Guerres du verbe au Parlement.

Une violence paradoxale

Les députés socialistes, huant l’orateur, jaillissent de leurs sièges ; quelques-uns se précipitent en direction du Premier ministre, qui vient d’accuser le dirigeant de leur part de "lâcheté" ; les huissiers, en nombre, s’interposent entre le chef du gouvernement et les élus menaçants. La scène a lieu le mardi 20 juin 2006, à 15h15. Le théâtre n’en est pas l’Amérique latine ou l’Europe du sud, mais l’Assemblée nationale française. Les protagonistes ont pour noms Dominique de Villepin et François Hollande. Le Palais Bourbon connaît, ce jour-là, un de ces moments récurrents où l’insulte transforme l’assemblée délibérative en champ de bataille.

C’est à ces moments que Thomas Bouchet, enseignant-chercheur à l’université de Bourgogne, consacre son ouvrage. Il connaît bien le sujet de la violence politique puisqu’il fut l’auteur, il y a dix ans, d’un récit des journées insurrectionnelles qui enflammèrent Paris les 5 et 6 juin 1832 à l’occasion des obsèques du général et député Jean Maximilien Lamarque   ; il a ensuite travaillé à l’étude de l’insulte en politique au sein d’un groupe de recherche de l’université de Dijon. C’est à ce titre qu’il a codirigé la publication de l’important colloque consacré à ce sujet en 2005   .

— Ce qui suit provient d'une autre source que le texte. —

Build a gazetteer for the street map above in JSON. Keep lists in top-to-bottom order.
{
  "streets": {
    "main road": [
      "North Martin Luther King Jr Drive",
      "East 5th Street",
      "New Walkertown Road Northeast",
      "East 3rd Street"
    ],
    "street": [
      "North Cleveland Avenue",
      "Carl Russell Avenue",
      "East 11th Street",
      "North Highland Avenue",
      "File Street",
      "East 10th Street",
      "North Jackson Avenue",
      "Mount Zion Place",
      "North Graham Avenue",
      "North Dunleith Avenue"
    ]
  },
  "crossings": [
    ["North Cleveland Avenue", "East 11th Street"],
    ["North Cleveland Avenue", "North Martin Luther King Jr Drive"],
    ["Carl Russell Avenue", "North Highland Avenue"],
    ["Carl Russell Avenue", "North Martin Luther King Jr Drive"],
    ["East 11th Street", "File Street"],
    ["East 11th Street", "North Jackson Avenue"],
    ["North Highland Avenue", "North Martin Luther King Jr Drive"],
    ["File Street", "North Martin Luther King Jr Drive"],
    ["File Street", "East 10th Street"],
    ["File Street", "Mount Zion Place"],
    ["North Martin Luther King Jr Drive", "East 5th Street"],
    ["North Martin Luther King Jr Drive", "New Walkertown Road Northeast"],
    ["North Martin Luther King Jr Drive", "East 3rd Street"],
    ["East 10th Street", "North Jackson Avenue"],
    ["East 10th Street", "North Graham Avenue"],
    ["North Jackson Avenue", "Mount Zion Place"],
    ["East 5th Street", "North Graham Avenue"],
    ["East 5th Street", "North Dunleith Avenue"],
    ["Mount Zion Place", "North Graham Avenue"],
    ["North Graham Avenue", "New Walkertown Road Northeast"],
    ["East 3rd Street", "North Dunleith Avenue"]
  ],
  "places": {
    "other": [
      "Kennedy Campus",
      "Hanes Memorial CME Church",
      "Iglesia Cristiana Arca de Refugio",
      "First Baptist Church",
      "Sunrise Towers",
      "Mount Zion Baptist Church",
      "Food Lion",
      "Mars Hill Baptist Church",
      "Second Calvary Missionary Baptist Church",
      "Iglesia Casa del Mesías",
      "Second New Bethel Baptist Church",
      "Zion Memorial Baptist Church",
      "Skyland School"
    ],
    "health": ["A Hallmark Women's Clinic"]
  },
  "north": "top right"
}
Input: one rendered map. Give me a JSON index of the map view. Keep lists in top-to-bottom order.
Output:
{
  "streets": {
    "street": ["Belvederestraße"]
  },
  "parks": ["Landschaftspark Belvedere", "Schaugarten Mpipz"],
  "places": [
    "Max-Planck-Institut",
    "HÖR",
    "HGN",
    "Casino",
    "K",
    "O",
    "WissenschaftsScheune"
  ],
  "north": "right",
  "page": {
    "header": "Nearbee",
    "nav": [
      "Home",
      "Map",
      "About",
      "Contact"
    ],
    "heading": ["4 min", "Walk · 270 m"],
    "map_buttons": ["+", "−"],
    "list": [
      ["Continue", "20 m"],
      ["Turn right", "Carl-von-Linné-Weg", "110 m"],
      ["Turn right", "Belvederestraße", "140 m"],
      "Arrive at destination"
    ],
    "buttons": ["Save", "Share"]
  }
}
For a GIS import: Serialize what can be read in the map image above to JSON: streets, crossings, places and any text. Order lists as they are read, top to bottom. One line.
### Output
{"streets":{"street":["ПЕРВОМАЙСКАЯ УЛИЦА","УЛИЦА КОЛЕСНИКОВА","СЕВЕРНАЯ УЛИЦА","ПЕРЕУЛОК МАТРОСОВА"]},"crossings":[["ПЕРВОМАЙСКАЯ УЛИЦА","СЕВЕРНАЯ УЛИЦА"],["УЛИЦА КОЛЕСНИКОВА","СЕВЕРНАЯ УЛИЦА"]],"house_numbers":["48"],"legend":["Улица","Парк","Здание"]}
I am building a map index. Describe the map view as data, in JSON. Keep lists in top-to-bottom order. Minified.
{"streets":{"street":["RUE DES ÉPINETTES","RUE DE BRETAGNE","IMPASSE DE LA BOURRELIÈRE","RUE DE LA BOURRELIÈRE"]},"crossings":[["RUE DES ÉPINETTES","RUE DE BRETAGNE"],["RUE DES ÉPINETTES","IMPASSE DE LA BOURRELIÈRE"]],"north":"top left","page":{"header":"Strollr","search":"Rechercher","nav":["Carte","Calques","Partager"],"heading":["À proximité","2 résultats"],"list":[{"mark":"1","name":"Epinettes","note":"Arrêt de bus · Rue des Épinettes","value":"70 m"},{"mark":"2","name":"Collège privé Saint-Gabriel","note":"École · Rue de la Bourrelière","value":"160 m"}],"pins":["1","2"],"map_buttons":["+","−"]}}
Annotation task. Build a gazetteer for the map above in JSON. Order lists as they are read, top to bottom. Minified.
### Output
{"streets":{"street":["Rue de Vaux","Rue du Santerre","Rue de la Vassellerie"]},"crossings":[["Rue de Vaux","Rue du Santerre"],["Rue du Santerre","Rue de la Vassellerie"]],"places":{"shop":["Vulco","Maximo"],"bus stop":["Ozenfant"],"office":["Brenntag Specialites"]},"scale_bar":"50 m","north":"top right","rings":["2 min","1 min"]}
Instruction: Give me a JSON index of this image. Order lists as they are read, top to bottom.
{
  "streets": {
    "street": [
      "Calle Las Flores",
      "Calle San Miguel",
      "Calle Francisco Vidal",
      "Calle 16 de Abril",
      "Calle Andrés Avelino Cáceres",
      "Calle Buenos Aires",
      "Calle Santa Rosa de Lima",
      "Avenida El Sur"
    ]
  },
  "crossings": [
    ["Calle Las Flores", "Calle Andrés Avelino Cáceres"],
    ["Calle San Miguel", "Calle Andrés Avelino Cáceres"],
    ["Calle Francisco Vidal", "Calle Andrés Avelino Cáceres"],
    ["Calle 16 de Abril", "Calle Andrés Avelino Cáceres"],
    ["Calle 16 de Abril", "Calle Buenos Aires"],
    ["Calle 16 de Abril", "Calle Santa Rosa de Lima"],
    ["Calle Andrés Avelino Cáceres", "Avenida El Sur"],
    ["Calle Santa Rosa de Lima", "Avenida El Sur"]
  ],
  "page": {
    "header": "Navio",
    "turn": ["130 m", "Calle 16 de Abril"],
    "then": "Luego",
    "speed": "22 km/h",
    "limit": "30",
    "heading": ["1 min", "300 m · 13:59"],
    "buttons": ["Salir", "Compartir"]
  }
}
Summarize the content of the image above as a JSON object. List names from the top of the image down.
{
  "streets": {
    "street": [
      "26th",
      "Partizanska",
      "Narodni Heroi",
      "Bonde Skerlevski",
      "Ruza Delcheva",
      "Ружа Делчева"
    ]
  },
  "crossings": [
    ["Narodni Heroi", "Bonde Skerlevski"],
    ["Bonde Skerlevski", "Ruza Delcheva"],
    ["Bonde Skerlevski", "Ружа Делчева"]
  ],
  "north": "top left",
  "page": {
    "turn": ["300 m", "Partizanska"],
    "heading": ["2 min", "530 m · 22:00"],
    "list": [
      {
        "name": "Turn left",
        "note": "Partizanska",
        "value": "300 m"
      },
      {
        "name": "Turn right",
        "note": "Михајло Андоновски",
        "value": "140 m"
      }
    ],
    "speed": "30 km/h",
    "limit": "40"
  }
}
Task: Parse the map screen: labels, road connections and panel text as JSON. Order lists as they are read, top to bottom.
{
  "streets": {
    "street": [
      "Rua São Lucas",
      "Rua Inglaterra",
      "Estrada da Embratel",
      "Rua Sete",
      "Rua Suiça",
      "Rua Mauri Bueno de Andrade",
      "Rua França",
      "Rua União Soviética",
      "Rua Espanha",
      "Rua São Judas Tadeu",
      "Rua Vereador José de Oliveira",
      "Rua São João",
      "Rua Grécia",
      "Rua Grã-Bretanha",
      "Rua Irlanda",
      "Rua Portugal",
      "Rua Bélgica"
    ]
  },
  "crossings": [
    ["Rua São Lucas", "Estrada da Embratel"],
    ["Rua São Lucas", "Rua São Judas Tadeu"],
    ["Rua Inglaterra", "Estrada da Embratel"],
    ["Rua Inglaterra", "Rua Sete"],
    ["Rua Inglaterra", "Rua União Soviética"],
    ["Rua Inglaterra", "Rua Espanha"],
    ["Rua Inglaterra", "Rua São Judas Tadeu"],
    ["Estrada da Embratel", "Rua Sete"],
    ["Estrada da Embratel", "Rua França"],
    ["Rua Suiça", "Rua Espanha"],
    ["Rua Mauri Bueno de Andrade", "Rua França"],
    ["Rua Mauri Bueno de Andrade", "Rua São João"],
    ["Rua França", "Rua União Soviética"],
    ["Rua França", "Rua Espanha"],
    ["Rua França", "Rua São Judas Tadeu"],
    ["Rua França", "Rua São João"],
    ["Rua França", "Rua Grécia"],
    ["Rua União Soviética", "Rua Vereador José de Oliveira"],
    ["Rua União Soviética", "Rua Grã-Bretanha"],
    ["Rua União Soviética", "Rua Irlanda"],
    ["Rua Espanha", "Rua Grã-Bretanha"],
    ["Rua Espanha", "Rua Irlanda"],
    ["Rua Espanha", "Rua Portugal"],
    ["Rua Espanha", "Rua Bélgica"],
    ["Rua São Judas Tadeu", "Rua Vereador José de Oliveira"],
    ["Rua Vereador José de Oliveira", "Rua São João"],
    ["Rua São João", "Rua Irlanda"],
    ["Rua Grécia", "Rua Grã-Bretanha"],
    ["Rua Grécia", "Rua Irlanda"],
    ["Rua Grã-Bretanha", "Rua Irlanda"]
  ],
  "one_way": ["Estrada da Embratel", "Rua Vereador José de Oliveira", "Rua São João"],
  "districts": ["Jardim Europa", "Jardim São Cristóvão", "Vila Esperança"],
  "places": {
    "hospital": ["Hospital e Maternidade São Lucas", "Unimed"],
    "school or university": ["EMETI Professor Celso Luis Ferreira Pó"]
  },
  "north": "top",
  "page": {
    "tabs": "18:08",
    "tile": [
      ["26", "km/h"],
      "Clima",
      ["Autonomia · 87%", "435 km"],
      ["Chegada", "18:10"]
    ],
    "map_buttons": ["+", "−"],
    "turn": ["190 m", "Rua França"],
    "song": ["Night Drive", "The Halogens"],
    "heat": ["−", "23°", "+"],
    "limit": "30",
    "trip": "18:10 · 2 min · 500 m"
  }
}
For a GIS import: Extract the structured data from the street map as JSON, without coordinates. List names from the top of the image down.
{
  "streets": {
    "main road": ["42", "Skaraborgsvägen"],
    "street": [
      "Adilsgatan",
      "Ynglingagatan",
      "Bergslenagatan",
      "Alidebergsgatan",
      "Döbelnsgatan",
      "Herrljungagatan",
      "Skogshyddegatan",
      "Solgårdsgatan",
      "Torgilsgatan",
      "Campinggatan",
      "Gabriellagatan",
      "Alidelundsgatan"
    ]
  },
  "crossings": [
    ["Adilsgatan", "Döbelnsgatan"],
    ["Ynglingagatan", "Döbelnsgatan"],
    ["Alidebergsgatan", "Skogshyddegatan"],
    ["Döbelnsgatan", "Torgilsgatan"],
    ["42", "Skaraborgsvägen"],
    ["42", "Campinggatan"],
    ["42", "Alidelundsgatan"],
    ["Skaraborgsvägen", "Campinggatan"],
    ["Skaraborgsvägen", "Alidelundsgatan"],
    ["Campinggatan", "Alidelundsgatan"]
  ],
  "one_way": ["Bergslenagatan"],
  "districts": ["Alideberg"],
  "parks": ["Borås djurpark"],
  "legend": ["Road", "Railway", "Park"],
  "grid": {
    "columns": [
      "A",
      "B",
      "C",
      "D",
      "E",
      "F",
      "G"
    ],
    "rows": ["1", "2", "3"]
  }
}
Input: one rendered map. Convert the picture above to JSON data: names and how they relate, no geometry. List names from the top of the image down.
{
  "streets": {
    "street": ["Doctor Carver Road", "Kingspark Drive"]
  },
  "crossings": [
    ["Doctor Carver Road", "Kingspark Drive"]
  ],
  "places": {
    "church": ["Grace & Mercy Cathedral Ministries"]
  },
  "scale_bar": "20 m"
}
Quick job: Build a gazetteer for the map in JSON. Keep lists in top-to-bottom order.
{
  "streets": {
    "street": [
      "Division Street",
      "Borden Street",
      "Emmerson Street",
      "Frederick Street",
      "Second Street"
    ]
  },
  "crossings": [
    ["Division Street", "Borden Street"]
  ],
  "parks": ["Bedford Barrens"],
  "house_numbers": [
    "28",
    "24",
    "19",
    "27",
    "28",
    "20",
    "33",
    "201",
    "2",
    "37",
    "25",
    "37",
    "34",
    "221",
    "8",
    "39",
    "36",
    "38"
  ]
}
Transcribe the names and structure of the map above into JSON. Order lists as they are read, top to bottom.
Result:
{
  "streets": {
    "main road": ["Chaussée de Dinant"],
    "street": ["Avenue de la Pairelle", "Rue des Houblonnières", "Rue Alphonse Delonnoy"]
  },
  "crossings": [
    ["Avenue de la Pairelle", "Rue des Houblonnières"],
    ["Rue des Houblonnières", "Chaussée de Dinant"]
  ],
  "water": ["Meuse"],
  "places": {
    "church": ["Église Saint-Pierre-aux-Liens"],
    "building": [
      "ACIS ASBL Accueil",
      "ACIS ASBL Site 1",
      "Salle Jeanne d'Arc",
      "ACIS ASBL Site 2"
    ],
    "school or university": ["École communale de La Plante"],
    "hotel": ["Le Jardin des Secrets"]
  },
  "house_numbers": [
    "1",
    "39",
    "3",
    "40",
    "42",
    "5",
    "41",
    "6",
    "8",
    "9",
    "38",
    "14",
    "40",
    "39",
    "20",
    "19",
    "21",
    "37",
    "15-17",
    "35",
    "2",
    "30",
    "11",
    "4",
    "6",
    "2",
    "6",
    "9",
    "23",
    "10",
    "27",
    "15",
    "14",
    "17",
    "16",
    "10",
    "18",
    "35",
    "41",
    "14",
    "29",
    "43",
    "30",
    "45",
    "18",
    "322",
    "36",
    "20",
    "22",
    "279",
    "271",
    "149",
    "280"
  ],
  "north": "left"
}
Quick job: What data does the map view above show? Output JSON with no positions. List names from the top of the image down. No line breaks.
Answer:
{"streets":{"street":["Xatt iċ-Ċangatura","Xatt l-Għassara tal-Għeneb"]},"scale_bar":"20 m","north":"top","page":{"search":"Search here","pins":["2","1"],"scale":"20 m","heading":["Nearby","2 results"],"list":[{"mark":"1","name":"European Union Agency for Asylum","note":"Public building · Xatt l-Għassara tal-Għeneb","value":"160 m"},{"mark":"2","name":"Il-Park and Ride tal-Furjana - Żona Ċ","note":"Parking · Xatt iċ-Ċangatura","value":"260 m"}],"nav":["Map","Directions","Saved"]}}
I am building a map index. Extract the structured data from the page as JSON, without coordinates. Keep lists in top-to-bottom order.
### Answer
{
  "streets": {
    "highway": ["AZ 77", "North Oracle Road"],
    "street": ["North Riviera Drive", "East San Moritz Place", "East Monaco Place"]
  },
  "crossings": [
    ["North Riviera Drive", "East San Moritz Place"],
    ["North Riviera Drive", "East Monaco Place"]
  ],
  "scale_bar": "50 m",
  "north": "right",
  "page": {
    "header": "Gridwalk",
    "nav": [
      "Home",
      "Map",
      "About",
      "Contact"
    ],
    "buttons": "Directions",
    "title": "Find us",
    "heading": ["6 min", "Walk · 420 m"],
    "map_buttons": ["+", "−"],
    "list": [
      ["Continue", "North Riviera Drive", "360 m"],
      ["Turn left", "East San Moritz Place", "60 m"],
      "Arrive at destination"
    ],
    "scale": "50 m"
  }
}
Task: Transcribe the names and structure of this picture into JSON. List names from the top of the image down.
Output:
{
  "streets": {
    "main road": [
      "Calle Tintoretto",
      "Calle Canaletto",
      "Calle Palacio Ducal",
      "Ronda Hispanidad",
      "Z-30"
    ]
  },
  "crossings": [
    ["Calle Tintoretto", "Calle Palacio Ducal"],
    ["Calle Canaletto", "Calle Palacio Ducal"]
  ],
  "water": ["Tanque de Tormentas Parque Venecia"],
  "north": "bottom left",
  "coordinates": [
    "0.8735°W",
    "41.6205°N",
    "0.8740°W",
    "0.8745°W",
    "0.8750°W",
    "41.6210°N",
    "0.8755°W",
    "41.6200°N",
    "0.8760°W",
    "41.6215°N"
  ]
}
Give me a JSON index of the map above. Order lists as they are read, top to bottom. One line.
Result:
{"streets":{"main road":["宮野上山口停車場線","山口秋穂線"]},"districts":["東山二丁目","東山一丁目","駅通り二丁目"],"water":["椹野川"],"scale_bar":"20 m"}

Dans l’ordre de la violence politique, celle qui affecte le milieu parlementaire paraît paradoxale. L’Assemblée nationale et le Sénat ne sont-ils pas le lieu privilégié de la délibération au service de l’intérêt général, assise sur la réflexion, la discussion ? La raison n’a-t-elle pas vocation à l’emporter sur la passion aux Palais-Bourbon et du Luxembourg ? C’est oublier qu’en sus des attentes (des illusions ?) des théoriciens français du parlementarisme en construction du XIXe siècle, la vie parlementaire en action s’est, également – d’abord ? –, constituée par l’expérience des assemblées révolutionnaires   . Thomas Bouchet nous emmène dans ce monde de l’insulte au sein de l’Assemblée nationale, qu’il décrit comme "un bon observatoire pour comprendre certaines violences codées ou débridées du conflit politique"   . Son livre témoigne également de l’intérêt renouvelé des historiens pour les figures de l’éloquence et du débat parlementaires   .

Scènes d’insultes

En quatorze chapitres, Thomas Bouchet mène l’étude d’autant de "moments" où l’insulte a fusé dans l’enceinte parlementaire, provoquant parfois un authentique déchaînement de fureur. Du règne de Louis XVIII au mandat de Jacques Chirac, le lecteur est emporté dans un voyage agité, surprenant, pittoresque, souvent drôle, parfois inquiétant ou révoltant. On assiste d’abord à l'expulsion du député Manuel, en 1823, accusé d'avoir fait l'apologie de l'exécution de Louis XVI. Thomas Bouchet consacre ensuite un chapitre à l'insulte par l'image avec le Ventre législatif de Daumier, qui offre une perspective hautement satirique sur la vie parlementaire à l’époque de la monarchie de Juillet   . Sous la Deuxième République, c'est à l'étude d'une maladresse du ministre des Finances Michel Goudchaux puis à l'analyse du cri du député Victor Hugo dénonçant le président de la République sous l'appellation de "Napoléon le Petit" que l'auteur nous entraîne. Cinq chapitres traitent de la Troisième République : la dénonciation de la Chambre rurale et pacifiste par le républicain Adolphe Crémieux en février 1871, l'attaque de Georges Clemenceau par Paul Déroulède en 1892, celle du comte de Bernis à l'encontre de Jean Jaurès en pleine affaire Dreyfus, la campagne communiste contre "Poincaré la Guerre" en 1922, puis celle de l'antisémite Xavier Vallat contre Léon Blum en juin 1936. Au lendemain de la Deuxième Guerre mondiale, ce sont les communistes qui, comme autrefois contre Raymond Poincaré, illustrent la pratique de l'insulte, en s'en prenant à Robert Schuman et à Jules Moch au pire moment de la crise de 1947. Enfin, les trois derniers chapitres nous ramènent à notre République : le débat sur l'interruption volontaire de grossesse en 1974, la censure exercée à l’encontre de Jacques Toubon, Alain Madelin et François d'Aubert en 1984 et enfin l'altercation entre Dominique de Villepin et François Hollande en juin 2006. Chaque incident est replacé avec soin dans son contexte par Thomas Bouchet. La démarche est nécessaire pour comprendre le cadre plus étroit de l'insulte, puis expliquer en quoi tel propos est vécu comme insultant, voire déclenche une authentique douleur chez celui qui est ou se sent attaqué.


Une histoire, des acteurs

Mais cet ouvrage n’est pas qu’une succession de tableaux ; chaque épisode représente un jalon chronologique ou thématique pour une histoire parlementaire de l’insulte en politique. Dès l’introduction, Thomas Bouchet en développe la problématique : pourquoi insulter ? Comment ? Dans quel but ? C’est dans la lecture des très riches sources que sont les comptes rendus de séances et les articles de presse qu’il a trouvé les détails des faits exposés.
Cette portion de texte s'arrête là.